> _Brief_
Copy each of the entries below line for line, keeping every character as given.
— START Information given —
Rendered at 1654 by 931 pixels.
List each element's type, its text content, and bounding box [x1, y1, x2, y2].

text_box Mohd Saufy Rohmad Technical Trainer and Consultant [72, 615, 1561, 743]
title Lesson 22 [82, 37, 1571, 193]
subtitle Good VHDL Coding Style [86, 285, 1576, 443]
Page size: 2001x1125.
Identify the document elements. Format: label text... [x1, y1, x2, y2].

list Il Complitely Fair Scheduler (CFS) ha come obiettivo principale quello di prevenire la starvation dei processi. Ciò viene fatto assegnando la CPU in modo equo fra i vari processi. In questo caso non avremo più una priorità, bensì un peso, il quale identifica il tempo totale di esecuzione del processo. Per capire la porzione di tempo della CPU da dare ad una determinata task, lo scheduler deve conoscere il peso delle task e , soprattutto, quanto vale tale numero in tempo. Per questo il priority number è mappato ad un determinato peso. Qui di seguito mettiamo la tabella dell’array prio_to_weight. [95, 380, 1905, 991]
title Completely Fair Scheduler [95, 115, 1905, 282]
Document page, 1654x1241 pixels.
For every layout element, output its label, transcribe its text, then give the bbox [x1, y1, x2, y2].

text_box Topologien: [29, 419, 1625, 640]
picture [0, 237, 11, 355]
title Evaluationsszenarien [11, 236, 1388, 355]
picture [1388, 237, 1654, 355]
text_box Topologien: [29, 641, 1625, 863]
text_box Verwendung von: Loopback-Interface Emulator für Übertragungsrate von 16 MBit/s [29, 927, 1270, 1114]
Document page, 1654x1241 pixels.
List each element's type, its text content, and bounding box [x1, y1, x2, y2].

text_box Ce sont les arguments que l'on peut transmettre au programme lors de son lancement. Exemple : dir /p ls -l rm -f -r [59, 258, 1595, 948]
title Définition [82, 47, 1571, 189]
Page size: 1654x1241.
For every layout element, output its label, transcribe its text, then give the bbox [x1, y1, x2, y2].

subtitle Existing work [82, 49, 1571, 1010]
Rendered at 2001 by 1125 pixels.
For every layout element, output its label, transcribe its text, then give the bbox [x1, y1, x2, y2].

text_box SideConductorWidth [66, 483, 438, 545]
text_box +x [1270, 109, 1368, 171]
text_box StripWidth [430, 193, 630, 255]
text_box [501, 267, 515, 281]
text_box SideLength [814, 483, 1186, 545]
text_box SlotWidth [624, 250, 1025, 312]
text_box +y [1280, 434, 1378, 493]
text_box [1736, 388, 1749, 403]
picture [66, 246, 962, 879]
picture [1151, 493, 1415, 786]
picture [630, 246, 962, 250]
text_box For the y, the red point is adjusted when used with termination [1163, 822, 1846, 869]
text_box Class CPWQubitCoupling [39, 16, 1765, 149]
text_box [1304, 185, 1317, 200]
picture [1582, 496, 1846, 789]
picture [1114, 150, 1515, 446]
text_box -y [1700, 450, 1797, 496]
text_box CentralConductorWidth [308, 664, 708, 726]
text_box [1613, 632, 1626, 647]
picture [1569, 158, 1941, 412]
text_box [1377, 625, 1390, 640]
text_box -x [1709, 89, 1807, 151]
— END Information given —
> _Worked solution_
Rendered at 1654 by 931 pixels.
List each element's type, its text content, and bounding box [x1, y1, x2, y2].

text_box Mohd Saufy Rohmad Technical Trainer and Consultant [72, 615, 1561, 743]
title Lesson 22 [82, 37, 1571, 193]
subtitle Good VHDL Coding Style [86, 285, 1576, 443]
Page size: 2001x1125.
Identify the document elements. Format: label text... [x1, y1, x2, y2].

list Il Complitely Fair Scheduler (CFS) ha come obiettivo principale quello di prevenire la starvation dei processi. Ciò viene fatto assegnando la CPU in modo equo fra i vari processi. In questo caso non avremo più una priorità, bensì un peso, il quale identifica il tempo totale di esecuzione del processo. Per capire la porzione di tempo della CPU da dare ad una determinata task, lo scheduler deve conoscere il peso delle task e , soprattutto, quanto vale tale numero in tempo. Per questo il priority number è mappato ad un determinato peso. Qui di seguito mettiamo la tabella dell’array prio_to_weight. [95, 380, 1905, 991]
title Completely Fair Scheduler [95, 115, 1905, 282]
Document page, 1654x1241 pixels.
For every layout element, output its label, transcribe its text, then give the bbox [x1, y1, x2, y2].

text_box Topologien: [29, 419, 1625, 640]
picture [0, 237, 11, 355]
title Evaluationsszenarien [11, 236, 1388, 355]
picture [1388, 237, 1654, 355]
text_box Topologien: [29, 641, 1625, 863]
text_box Verwendung von: Loopback-Interface Emulator für Übertragungsrate von 16 MBit/s [29, 927, 1270, 1114]
Document page, 1654x1241 pixels.
List each element's type, its text content, and bounding box [x1, y1, x2, y2].

text_box Ce sont les arguments que l'on peut transmettre au programme lors de son lancement. Exemple : dir /p ls -l rm -f -r [59, 258, 1595, 948]
title Définition [82, 47, 1571, 189]
Page size: 1654x1241.
For every layout element, output its label, transcribe its text, then give the bbox [x1, y1, x2, y2].

subtitle Existing work [82, 49, 1571, 1010]
Rendered at 2001 by 1125 pixels.
For every layout element, output its label, transcribe its text, then give the bbox [x1, y1, x2, y2].

text_box SideConductorWidth [66, 483, 438, 545]
text_box +x [1270, 109, 1368, 171]
text_box StripWidth [430, 193, 630, 255]
text_box [501, 267, 515, 281]
text_box SideLength [814, 483, 1186, 545]
text_box SlotWidth [624, 250, 1025, 312]
text_box +y [1280, 434, 1378, 493]
text_box [1736, 388, 1749, 403]
picture [66, 246, 962, 879]
picture [1151, 493, 1415, 786]
picture [630, 246, 962, 250]
text_box For the y, the red point is adjusted when used with termination [1163, 822, 1846, 869]
text_box Class CPWQubitCoupling [39, 16, 1765, 149]
text_box [1304, 185, 1317, 200]
picture [1582, 496, 1846, 789]
picture [1114, 150, 1515, 446]
text_box -y [1700, 450, 1797, 496]
text_box CentralConductorWidth [308, 664, 708, 726]
text_box [1613, 632, 1626, 647]
picture [1569, 158, 1941, 412]
text_box [1377, 625, 1390, 640]
text_box -x [1709, 89, 1807, 151]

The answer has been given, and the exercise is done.